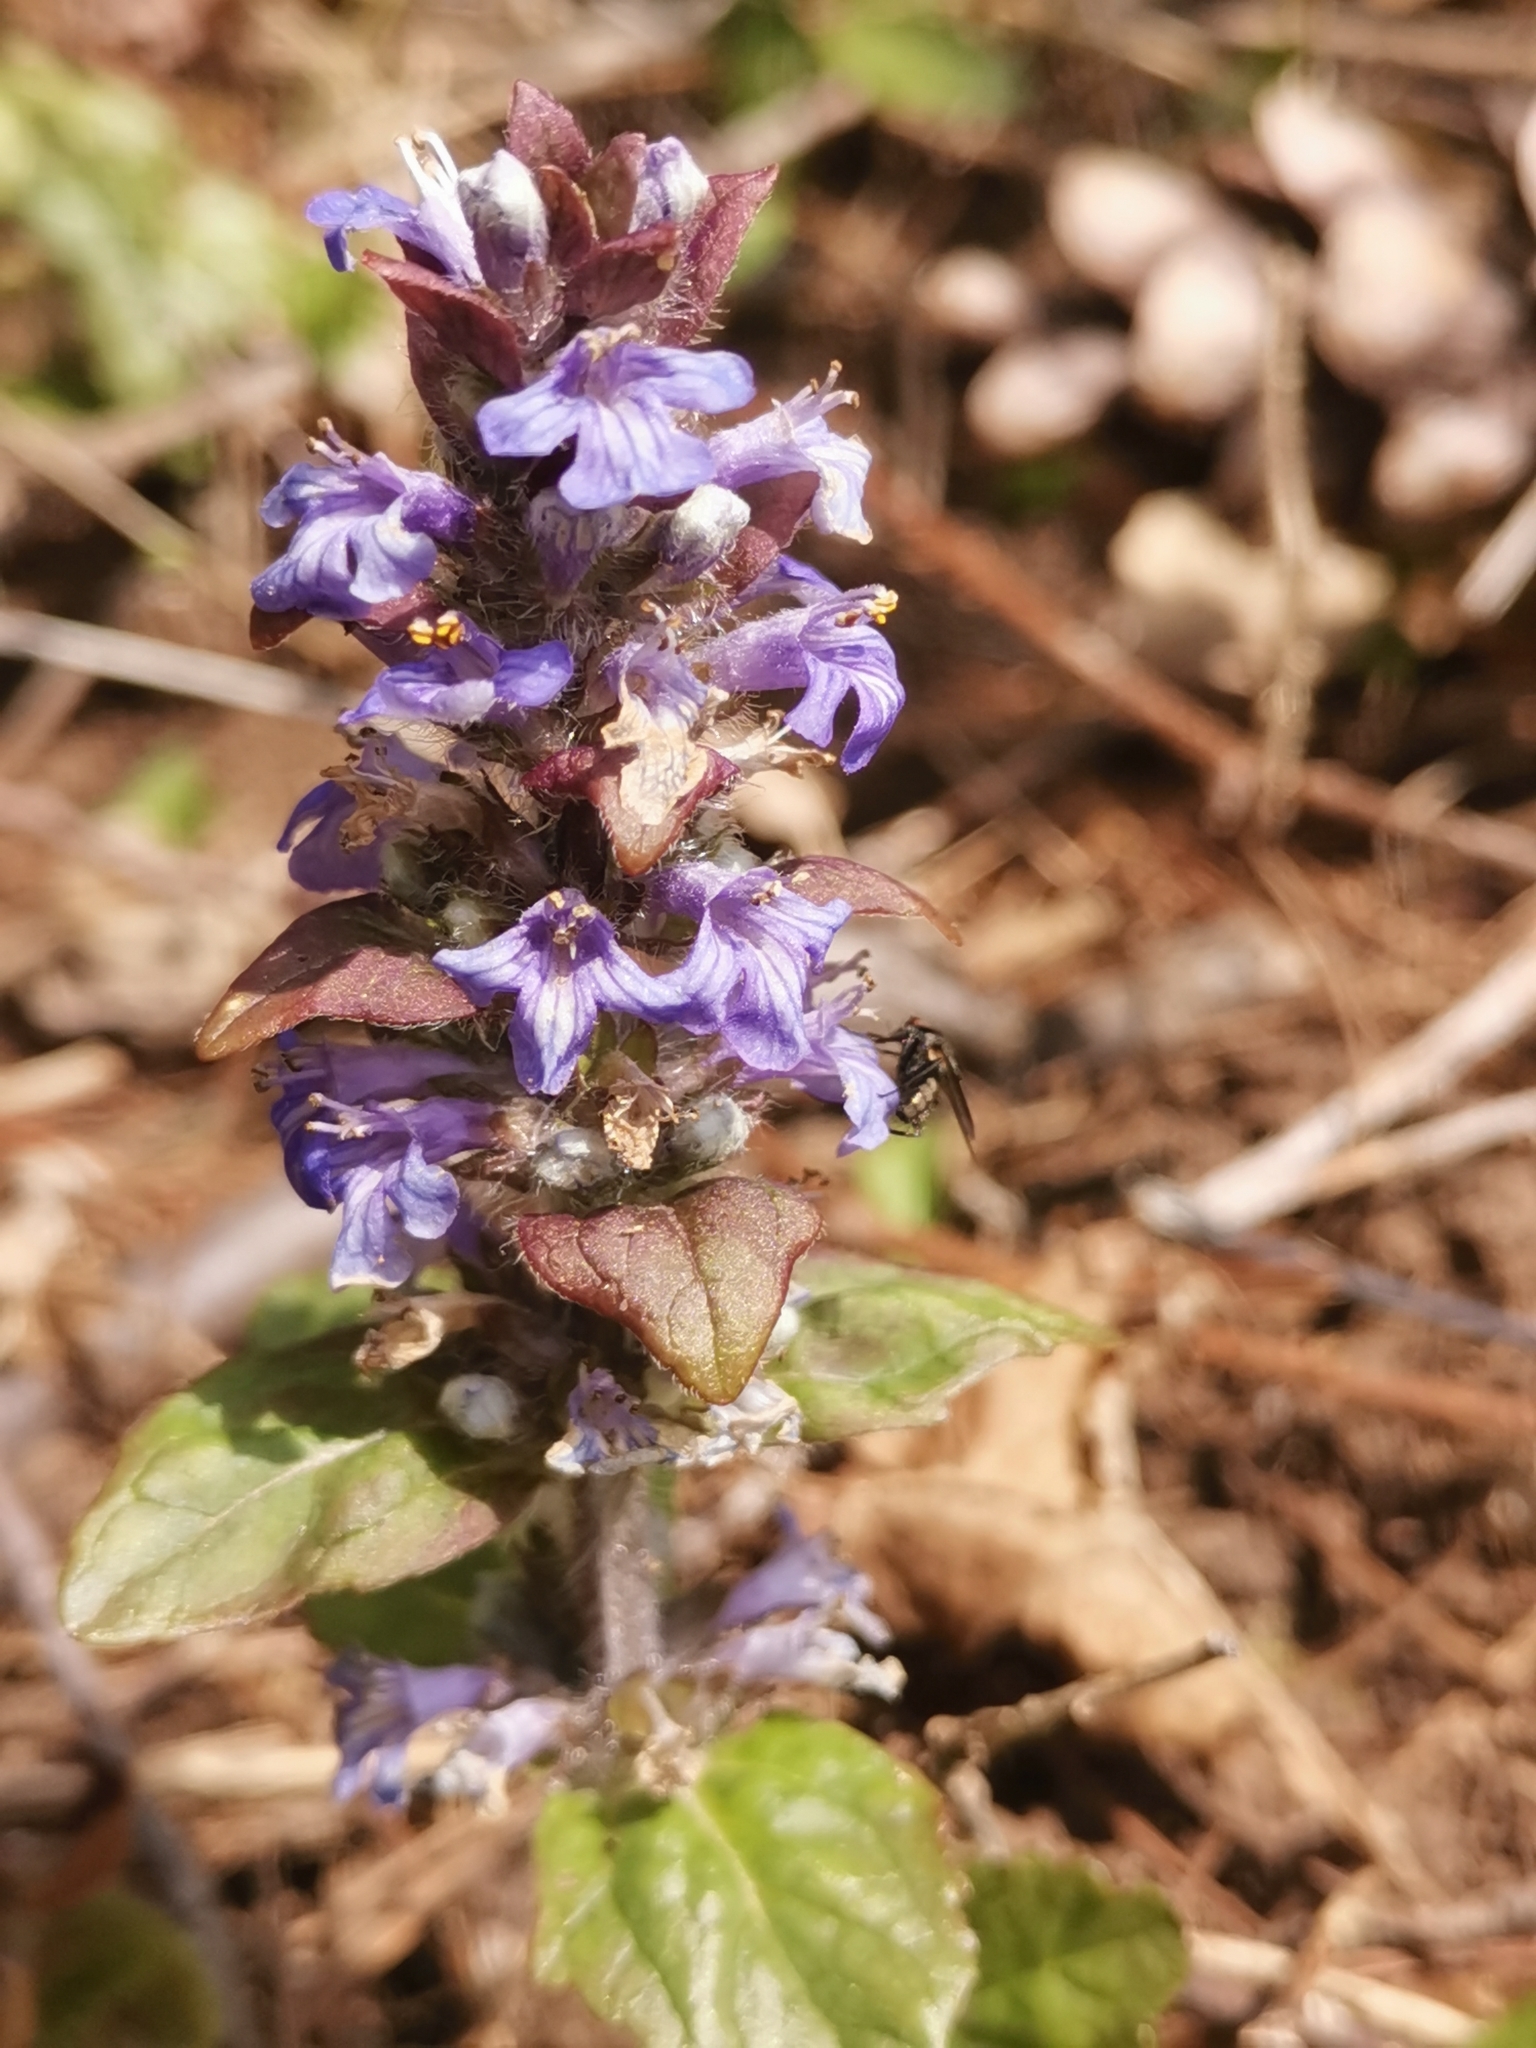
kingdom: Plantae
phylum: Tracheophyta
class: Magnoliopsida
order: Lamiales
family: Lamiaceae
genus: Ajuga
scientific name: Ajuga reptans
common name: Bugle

──────────────────────────────

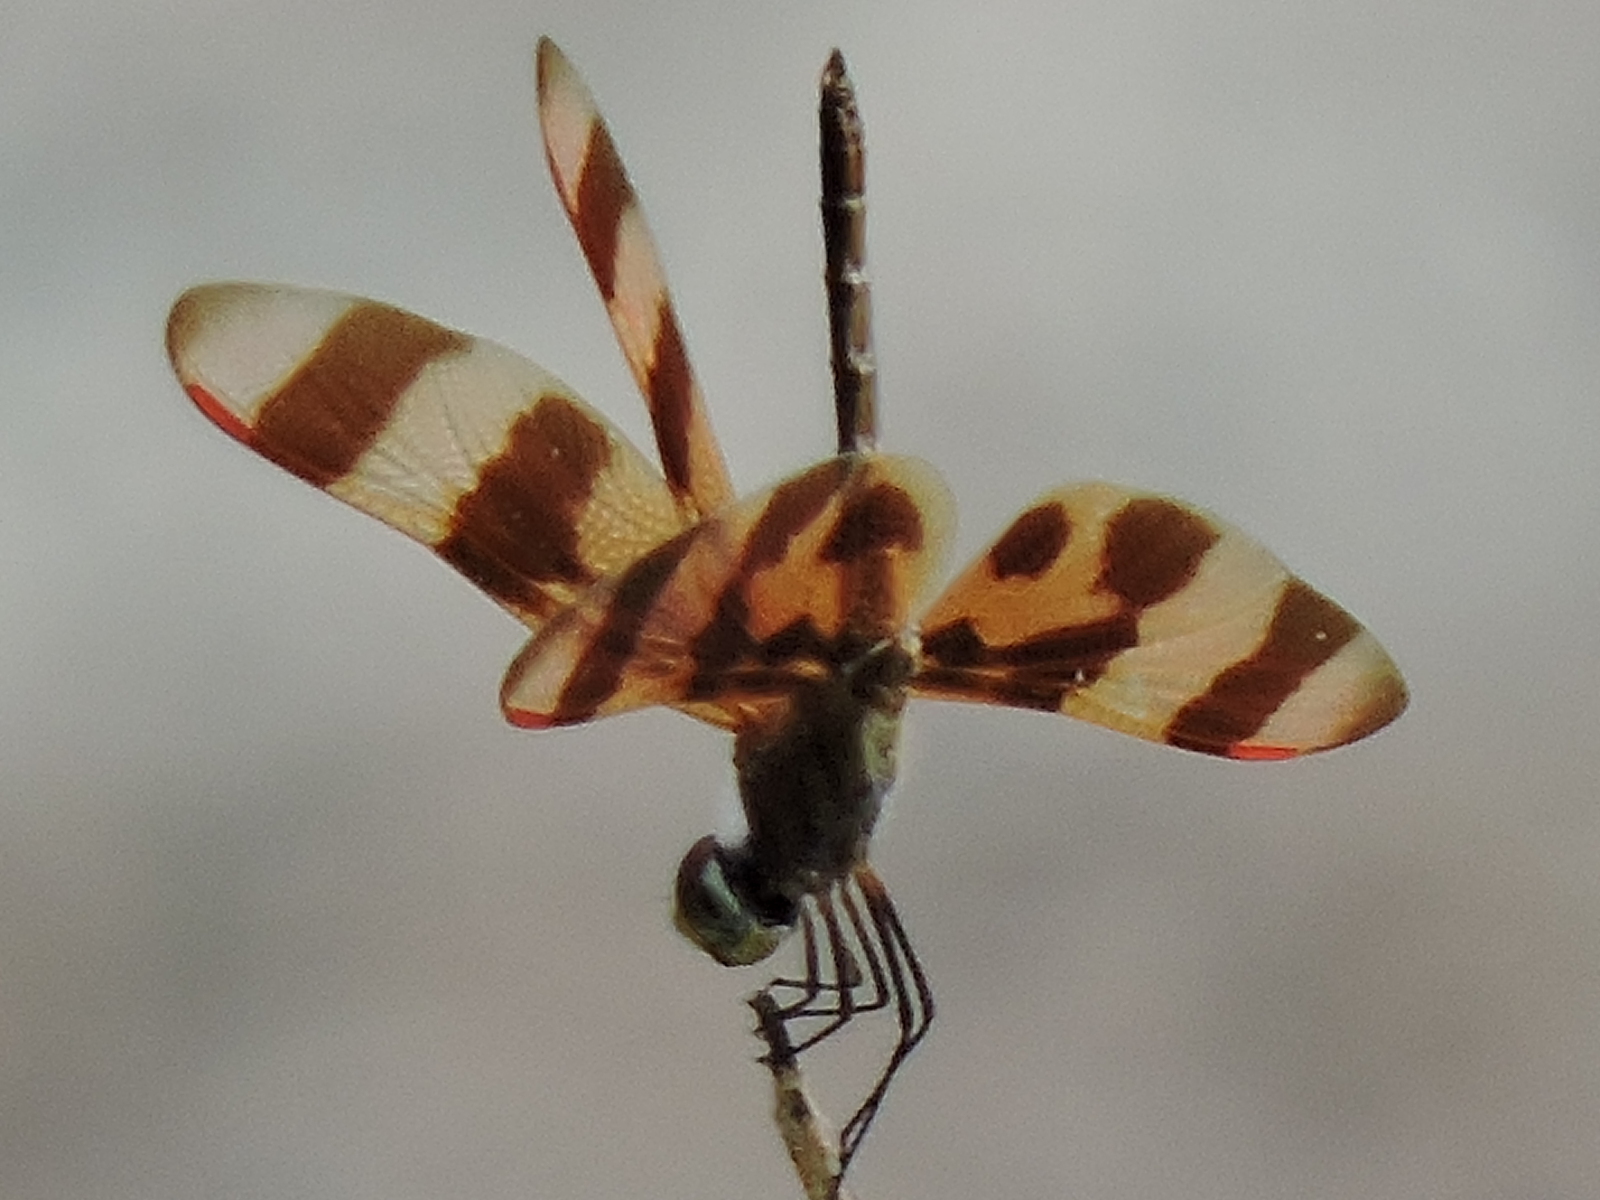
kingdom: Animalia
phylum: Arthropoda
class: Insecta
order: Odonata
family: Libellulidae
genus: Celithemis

──────────────────────────────

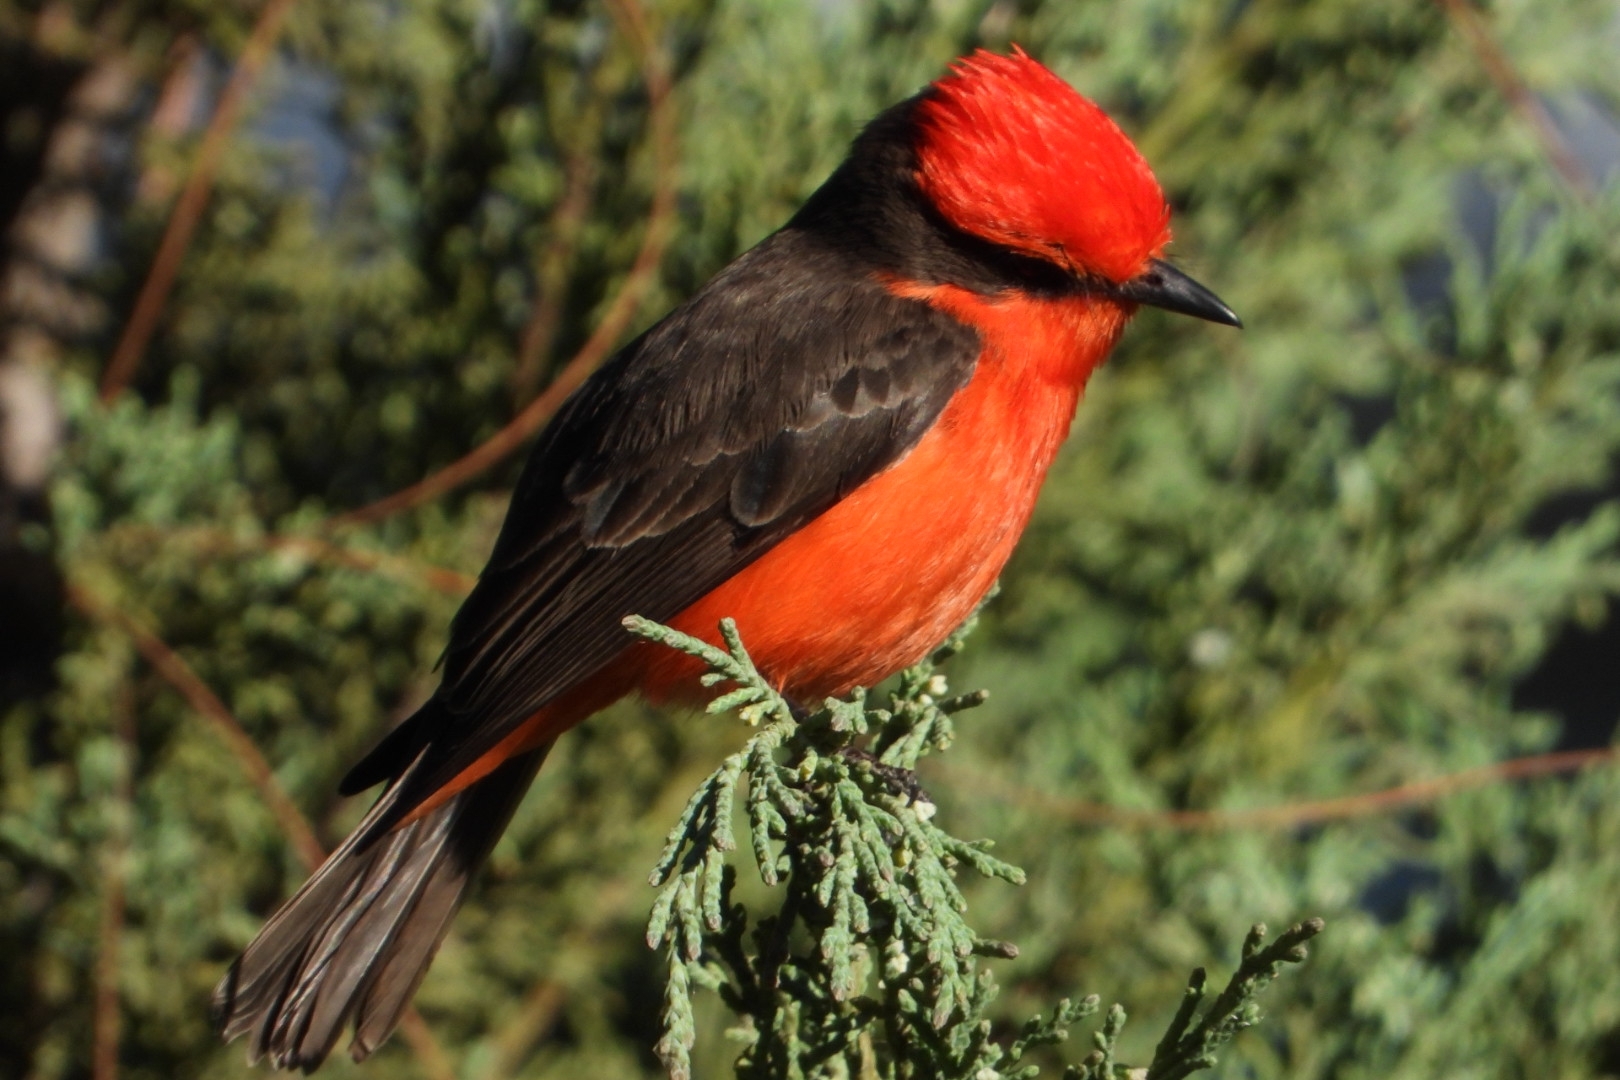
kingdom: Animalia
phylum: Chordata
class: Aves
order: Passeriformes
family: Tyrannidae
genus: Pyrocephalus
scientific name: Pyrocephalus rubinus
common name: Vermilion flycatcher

──────────────────────────────

Stated problem: Please swap "scientific name" for "binomial name" in the records, starting with the line that contains "phylum: Tracheophyta" and going on through the line that contains "scientific name: Ajuga reptans". Give back only those lines, with everything else left as it is.

Task result:
phylum: Tracheophyta
class: Magnoliopsida
order: Lamiales
family: Lamiaceae
genus: Ajuga
binomial name: Ajuga reptans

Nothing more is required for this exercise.